Webhook

The Messenger Platform sends events to your webhook to notify your bot when a variety of interactions or events happen, including when a person sends a message. Webhook events are sent by the Messenger Platform as POST requests to your webhook.

Setting Up Your Webhook

For complete steps on setting up your webhook, see Webhook Setup.

Webhook Events

The available webhook events are listed below. All webhook events are optional, so select those that are most relevant for the experience you are trying to create.

Payment-related callbacks are in beta and will only appear to developers who have access. Request access to our beta program for payments.

Webhook Event Description

messages

Subscribes to Message Received events

messaging_account_linking

Subscribes to Account Linking events

messaging_checkout_updates (beta)

Subscribes to Checkout Update events

message_deliveries

Subscribes to Message Delivered events

message_echoes

Subscribes to Message Echo events

messaging_handovers (beta)

Subscribes to Handover Protocol events

messaging_optins

Subscribes to Plugin Opt-in events

messaging_payments (beta)

Subscribes to Payment events

messaging_policy_enforcement

Subscribes to Policy Enforcement events

messaging_postbacks

Subscribes to Postback Received events

messaging_pre_checkouts (beta)

Subscribes to Payment Pre-checkout events

message_reads

Subscribes to Message Read events

messaging_referrals

Subscribes to Referral events

standby (beta)

Subscribes to Handover Protocol Standby Channel events

Event Format

All webhook events have a common structure that includes information you will need to process and respond to the event, including the PSID of the sender and recipient of the event. In addition to the properties shown below, each event also has its own event-specific properties.

Note that entry is an array and may contain multiple objects, so ensure your code iterates over it to process all events. For a complete description of event properties, see Webhooks Reference.

{
  "object":"page",
  "entry":[
    {
      "id":"<PAGE_ID>",
      "time":1458692752478,
      "messaging":[
        {
          "sender":{
            "id":"<PSID>"
          },
          "recipient":{
            "id":"<PAGE_ID>"
          },

          ...
        }
      ]
    }
  ]
}

Required 200 OK Response

When you receive a webhook event, you must always return a 200 OK HTTP response. Failing to do so may cause your webhook to be unsubscribed by the Messenger Platform.
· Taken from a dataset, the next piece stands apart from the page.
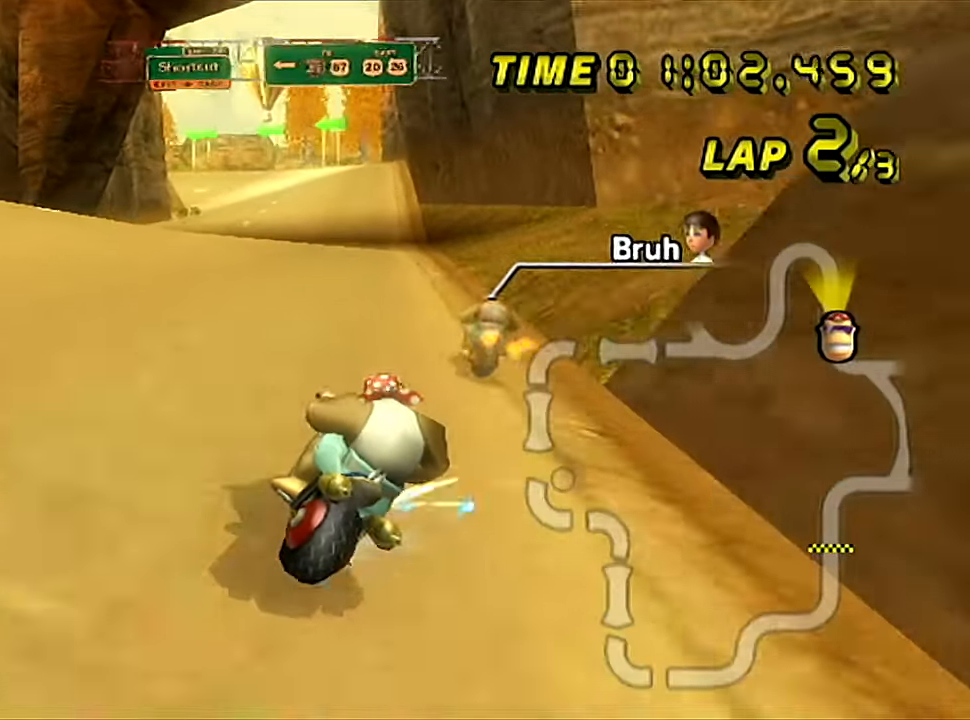
{"buttons": ["A"], "left_stick": "left", "events": [[150, "B", "up"], [150, "left_stick", "left"]]}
A delivery receipt will automatically be sent to the user after your webhook has acknowledged the message. You can also use Sender Actions to notify that the message has been seen.

Changing Your Webhook

To edit your webhook URL or verify token, do the following:

  1. In your app dashboard, click the "Add Product" button.
  2. Add the "Webhooks" product. That will present you with an interface to edit your webhook.
  3. In the Webhooks settings, click the 'Edit Subscriptions' button.
  4. Update your webhook details.
  5. Click the 'Verify and Save' button. The Messenger Platform will verify your webhook and save the new details on success.

Note any time you change your webhook details, the Messenger Platform will perform a verification of your webhook.
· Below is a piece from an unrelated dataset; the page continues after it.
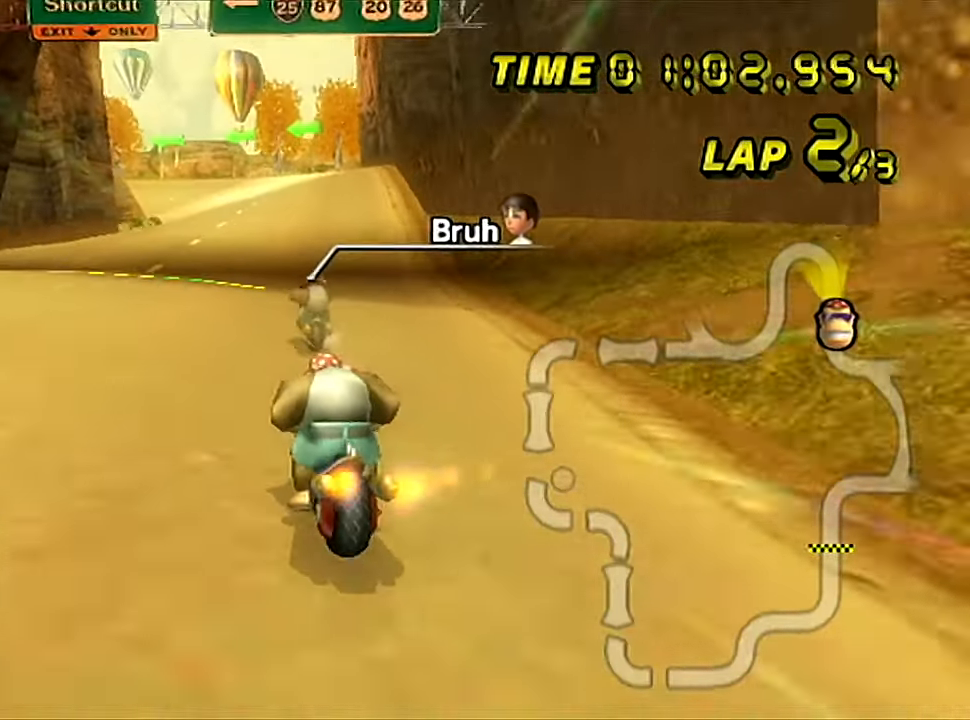
{"buttons": ["A"], "left_stick": "center", "events": [[117, "left_stick", "center"]]}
Webhook Performance Requirements

Your webhook should meet the following minimum performance standards:

  • Respond to all webhook events with a 200 OK.
  • Respond to all webhook events in 20 seconds or less.

If your webhook fails to meet either of the above requirements for more than 15 minutes a 'Webhooks Failing' alert will appear in the 'Alerts' page of your app settings.

If your webhook continues to fail for 8 hours, you will receive a 'Webhooks Disabled' alert, and your Facebook app will be unsubscribed from receiving webhook events for the Page.

Once you have fixed the issues with your webhook, you must set up your webhook again.

Validating Webhook Events

The HTTP request will contain an X-Hub-Signature header which contains the SHA1 signature of the request payload, using the app secret as the key, and prefixed with sha1=. Your callback endpoint can verify this signature to validate the integrity and origin of the payload

Please note that the calculation is made on the escaped unicode version of the payload, with lower case hex digits. For example, the string äöå will be escaped to \u00e4\u00f6\u00e5. The calculation also escapes / to \/, < to \u003C, % to \u0025 and @ to \u0040. If you just calculate against the decoded bytes, you will end up with a different signature.